Texto seleccionado:
Mercerreyas

Te recuerdo, Río Madre

Jueves, 1 de diciembre de 2016

Mekong

Mekong
Mae Khong River

Mi Mekong y yo.

Tuve por maestra a la vida y como compañera de pupitre a una madre que nunca supo qué significaba la palabra miedo. Crecí a hostias y portazos, despertando a su vera como aún sueño. Así en más de medio mundo, incluido este Luang Prabang, este Laos marchito y atribulado por dentelladas de chinos mercantiles. La reivindicación de su legado se hace mi nueva ilusión, en esta tierra donde las horas nunca jamás duraron sesenta minutos sino tres centurias. Hasta antes de ayer. Hasta que los turistas lo jodimos todo con nuestros caprichos y comodidades de siglo veintiuno. Y solo necesitamos un lustro para ello.

Qué harás:
A. Traduce al inglés esta oración del texto sobre el Mekong: "Tuve por maestra a la vida y como compañera de pupitre a una madre que nunca supo qué significaba la palabra miedo."
B. Devuelve sin cambios el fragmento del texto sobre el Mekong que empieza en "Tuve por maestra" y termina en "lustro para ello.".

Material proporcionado:
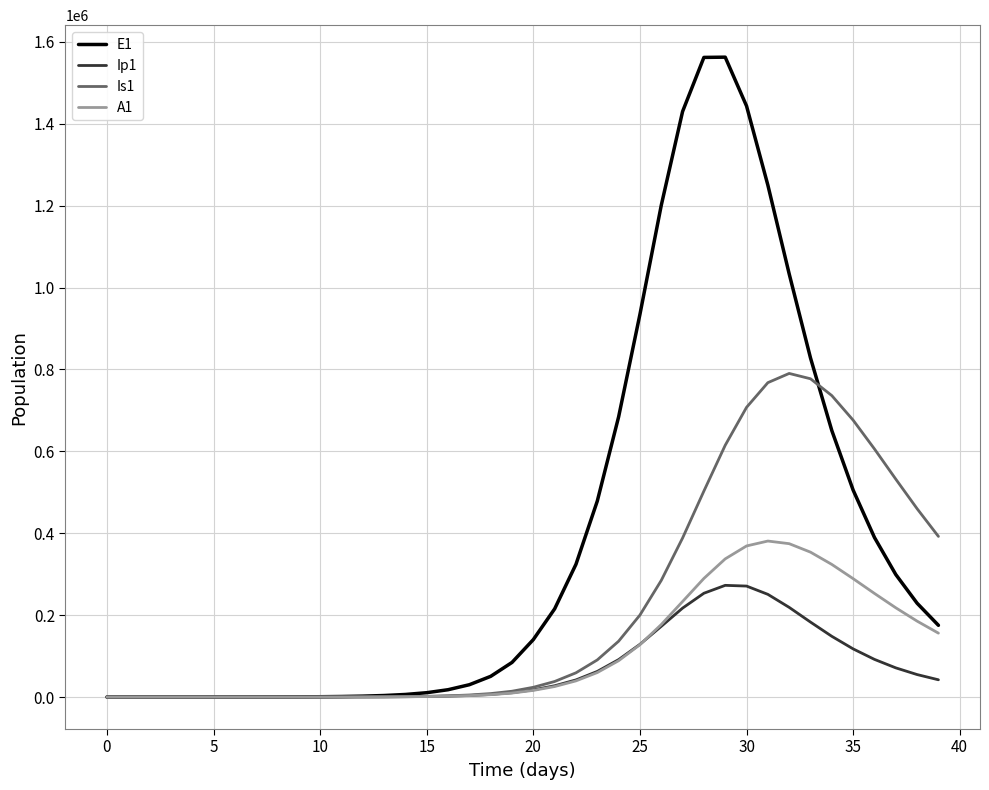

Which series has the largest range (max minus min)?

E1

Respuestas del ejercicio:
A. I had life as my teacher and, as my deskmate, a mother who never knew what the word fear meant.

B.
Tuve por maestra a la vida y como compañera de pupitre a una madre que nunca supo qué significaba la palabra miedo. Crecí a hostias y portazos, despertando a su vera como aún sueño. Así en más de medio mundo, incluido este Luang Prabang, este Laos marchito y atribulado por dentelladas de chinos mercantiles. La reivindicación de su legado se hace mi nueva ilusión, en esta tierra donde las horas nunca jamás duraron sesenta minutos sino tres centurias. Hasta antes de ayer. Hasta que los turistas lo jodimos todo con nuestros caprichos y comodidades de siglo veintiuno. Y solo necesitamos un lustro para ello.